Teenagers and the Family Car

My life changed the second she came back from the Driver’s License test with a smile on her face and asked for the car keys.  There are, of course, the positives which I try to remember.  I can send her on errands, when she bleeds me dry of my change.  “No Mom, the gallon of milk really did cost $14.65 and the machine ran out of tape so I couldn’t get a receipt.”  I can have her pick up her sisters after their activities, when they say things like “I sat on a bowl Mom and I never want to ride with her again,” or “she left me on a dirt road for hours and I thought I was going to die alone and lost.”  I don’t have to drive her to work anymore, but then sometimes I wonder if she has a job or if she dresses up in her uniform and name tag and drives around in circles on dirt roads just because she can.
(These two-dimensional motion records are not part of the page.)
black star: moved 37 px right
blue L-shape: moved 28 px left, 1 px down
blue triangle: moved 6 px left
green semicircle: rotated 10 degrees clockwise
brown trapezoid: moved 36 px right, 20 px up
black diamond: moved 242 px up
I try to focus on the positives, but it is hard to do when I hold my breathe every time I jump in, dreading the first inhale of stale cigarette smoke.  “I don’t smoke in the car, Mom.”  “I don’t smoke at all.”  Why is there a burn hole in the passenger seat?  “I have no idea.”  Why are there ashes in the plastic wrapper from a pack of cigarettes in the driver’s door?  “I don’t know.”  Why are there pink boys shorts in the back seat?”  “Those are mumble-mumble’s and we went swimming.”  Is there a naked wet boy running around somewhere looking for his missing shorts?  “Nooooo, MOM!”  
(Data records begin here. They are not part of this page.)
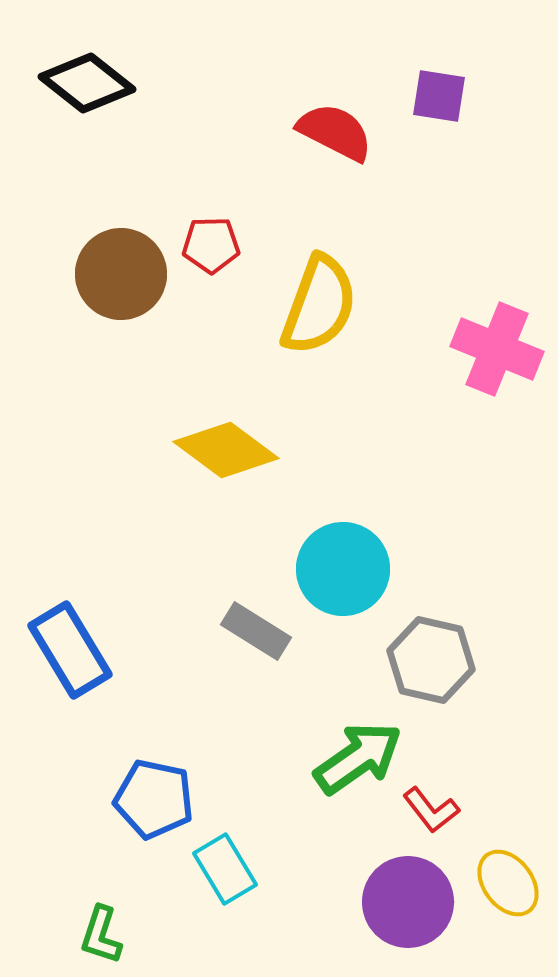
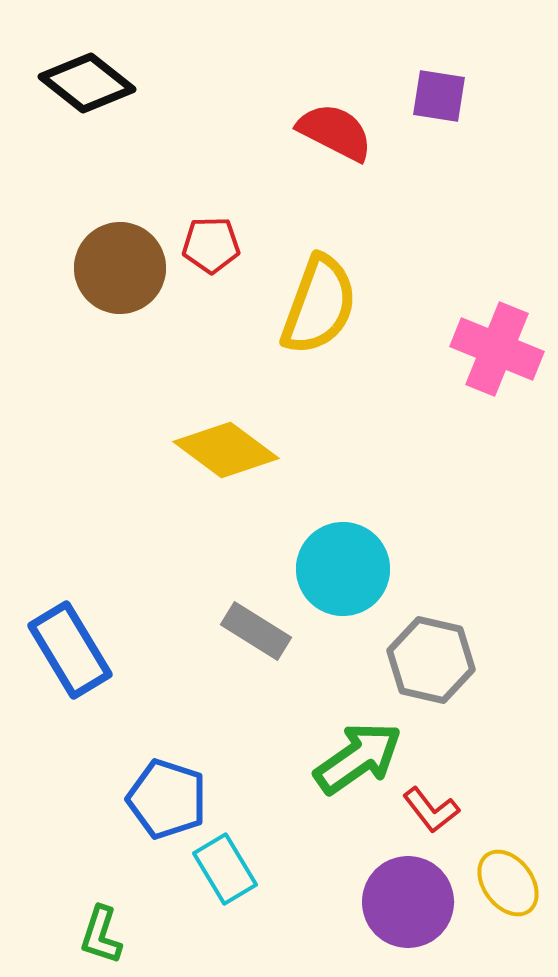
brown circle: moved 1 px left, 6 px up
blue pentagon: moved 13 px right; rotated 6 degrees clockwise
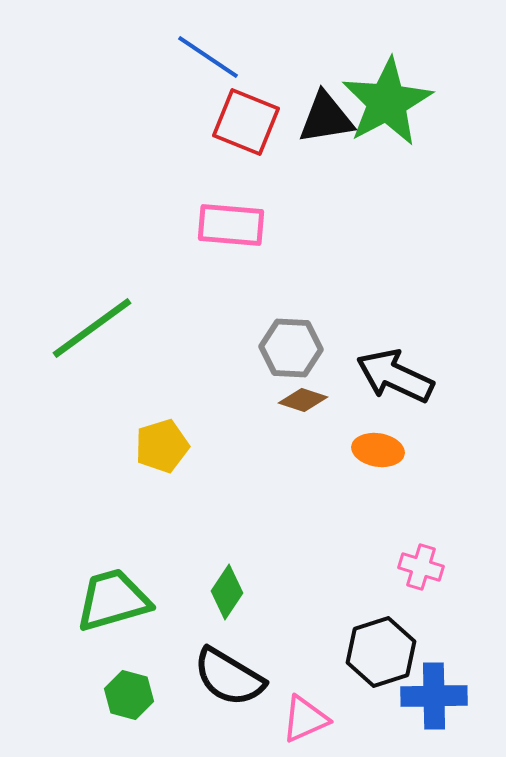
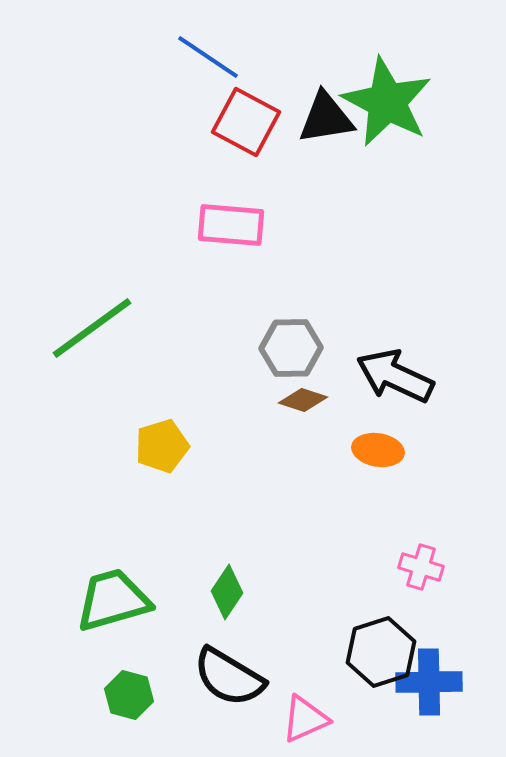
green star: rotated 16 degrees counterclockwise
red square: rotated 6 degrees clockwise
gray hexagon: rotated 4 degrees counterclockwise
blue cross: moved 5 px left, 14 px up
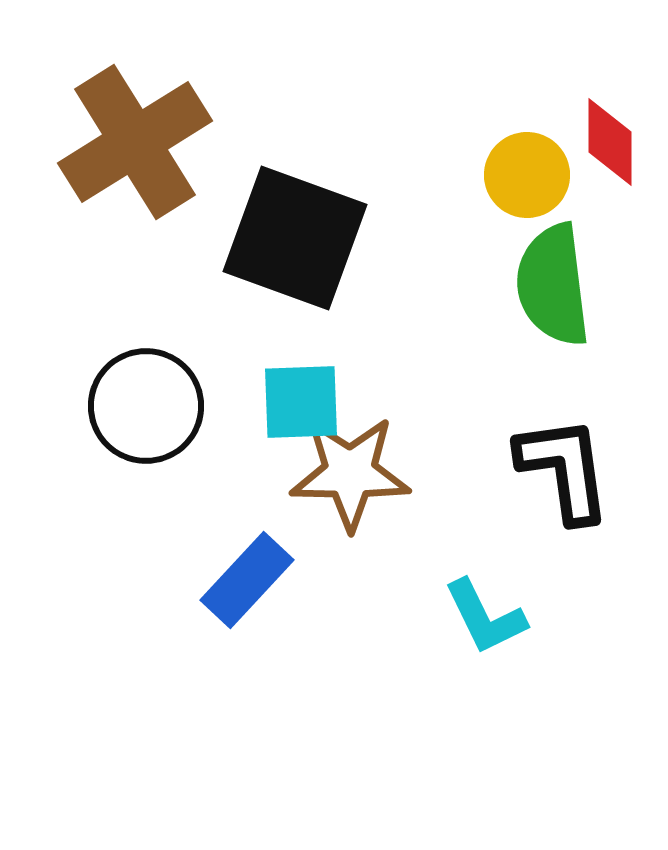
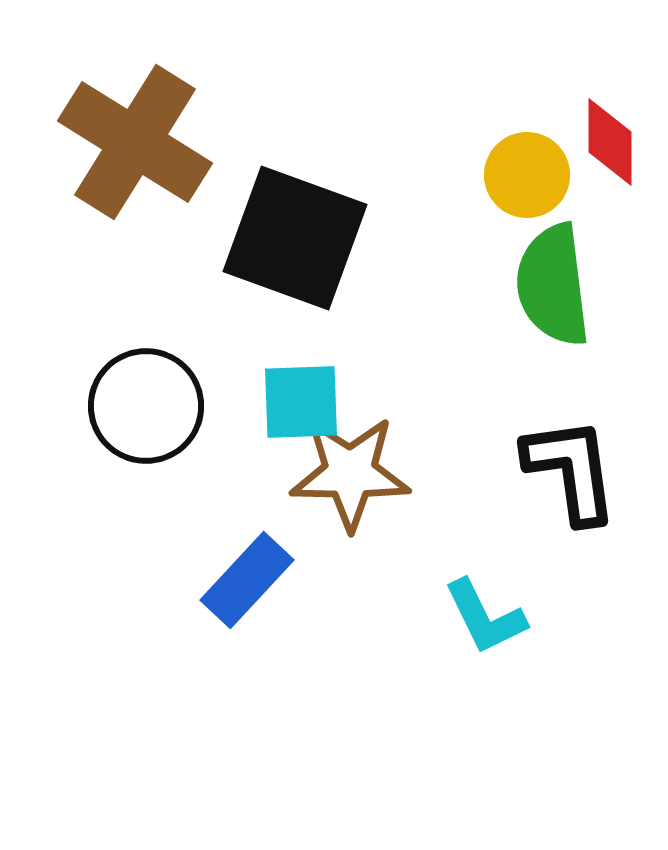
brown cross: rotated 26 degrees counterclockwise
black L-shape: moved 7 px right, 1 px down
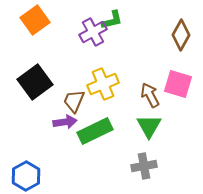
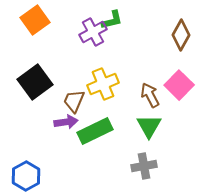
pink square: moved 1 px right, 1 px down; rotated 28 degrees clockwise
purple arrow: moved 1 px right
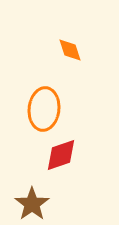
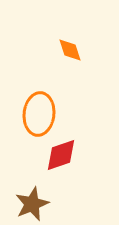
orange ellipse: moved 5 px left, 5 px down
brown star: rotated 12 degrees clockwise
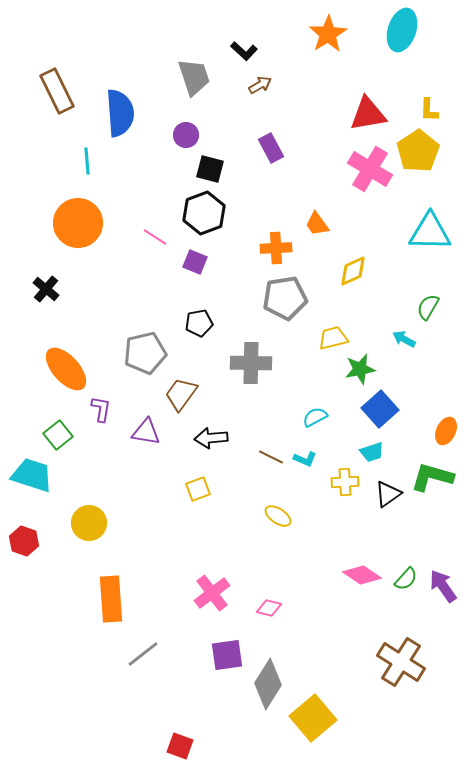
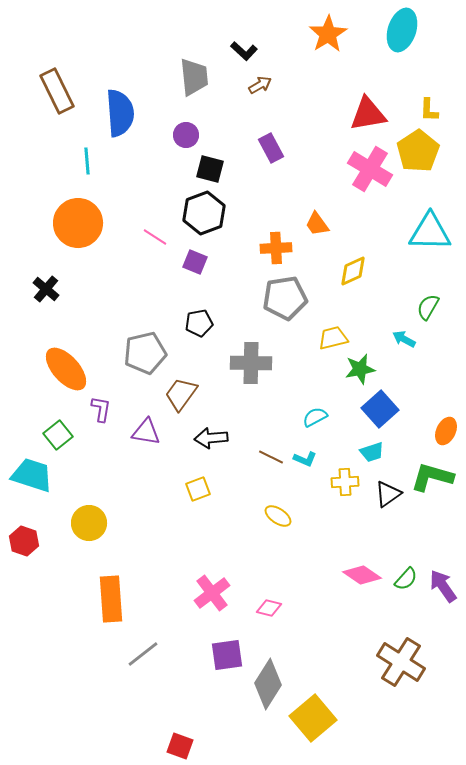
gray trapezoid at (194, 77): rotated 12 degrees clockwise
There are new cords hanging out of the cigarette lighter every time I get in  I finally wrapped them around the satellite radio dock so I wouldn’t strangle myself and become unable to call for help.  Candy wrappers, McDonalds bags, makeup without covers, her license, her bank card, and empty soda bottles roll around under the seats every time I take a corner.  The windshield had so much splatter on it that tonight I couldn’t see to drive down the street into the sun and was driving blind for longer than I care to admit.  I drive with all the windows down and the air on full just to not get high from the 3rd hand smoke.  I throw my hair around so that anyone who is watching thinks I’m enjoying the wind, but really I am just sucking in the fresh air.
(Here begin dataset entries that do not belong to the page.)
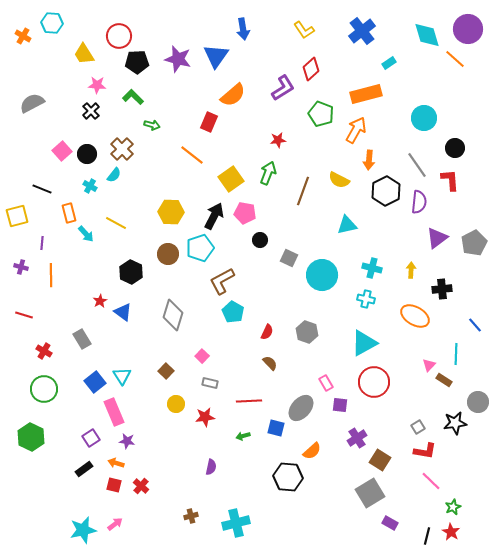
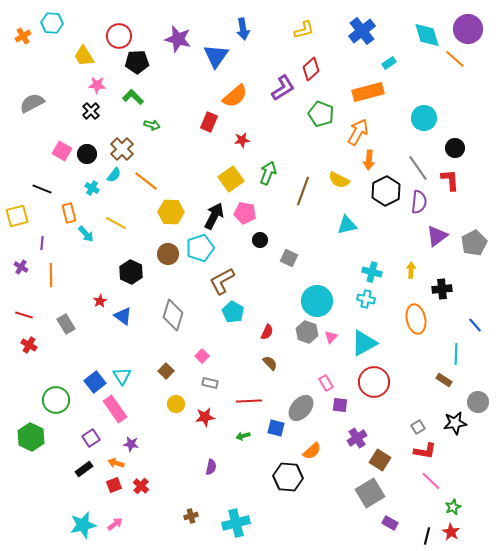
yellow L-shape at (304, 30): rotated 70 degrees counterclockwise
orange cross at (23, 36): rotated 28 degrees clockwise
yellow trapezoid at (84, 54): moved 2 px down
purple star at (178, 59): moved 20 px up
orange rectangle at (366, 94): moved 2 px right, 2 px up
orange semicircle at (233, 95): moved 2 px right, 1 px down
orange arrow at (356, 130): moved 2 px right, 2 px down
red star at (278, 140): moved 36 px left
pink square at (62, 151): rotated 18 degrees counterclockwise
orange line at (192, 155): moved 46 px left, 26 px down
gray line at (417, 165): moved 1 px right, 3 px down
cyan cross at (90, 186): moved 2 px right, 2 px down
purple triangle at (437, 238): moved 2 px up
purple cross at (21, 267): rotated 16 degrees clockwise
cyan cross at (372, 268): moved 4 px down
cyan circle at (322, 275): moved 5 px left, 26 px down
blue triangle at (123, 312): moved 4 px down
orange ellipse at (415, 316): moved 1 px right, 3 px down; rotated 48 degrees clockwise
gray rectangle at (82, 339): moved 16 px left, 15 px up
red cross at (44, 351): moved 15 px left, 6 px up
pink triangle at (429, 365): moved 98 px left, 28 px up
green circle at (44, 389): moved 12 px right, 11 px down
pink rectangle at (114, 412): moved 1 px right, 3 px up; rotated 12 degrees counterclockwise
purple star at (127, 441): moved 4 px right, 3 px down
red square at (114, 485): rotated 35 degrees counterclockwise
cyan star at (83, 530): moved 5 px up
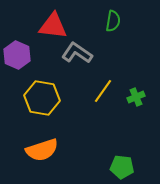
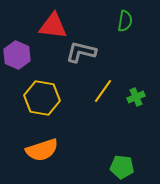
green semicircle: moved 12 px right
gray L-shape: moved 4 px right, 1 px up; rotated 20 degrees counterclockwise
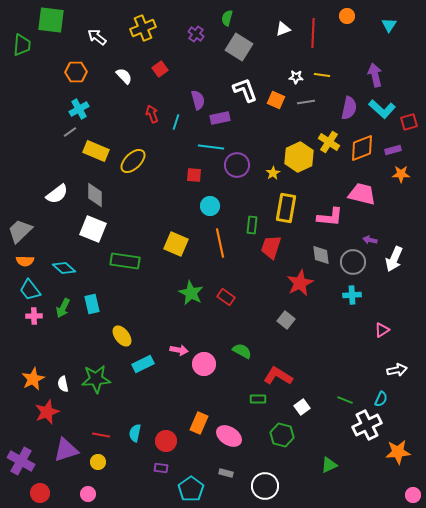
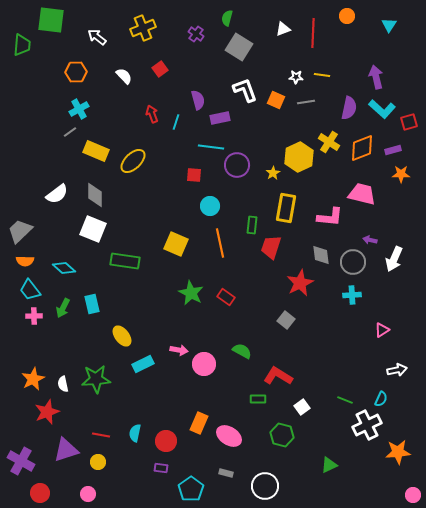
purple arrow at (375, 75): moved 1 px right, 2 px down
I catch her chewing on the keys while laying on the couch.  I don’t know which is worse, her germs on the keys or the $12,000 set of teeth she’s destroying.  She begs for her own car but can’t save enough money to buy one, “I can’t save money, Mom.”  She begs me to help her get a car loan, co-sign, but if she can’t save she can’t pay and I am working hard on my own debt.  I think she’s trying to ruin my car so that I’ll give it to her, but the second she’s done with it I’m going to lysol it down and give it to the next kid, who says she’s going to get her permit this weekend.

And someday when I am out of debt and I have a nice clean vehicle, someday when I’m in my 60’s, my teenage son will ask for the keys.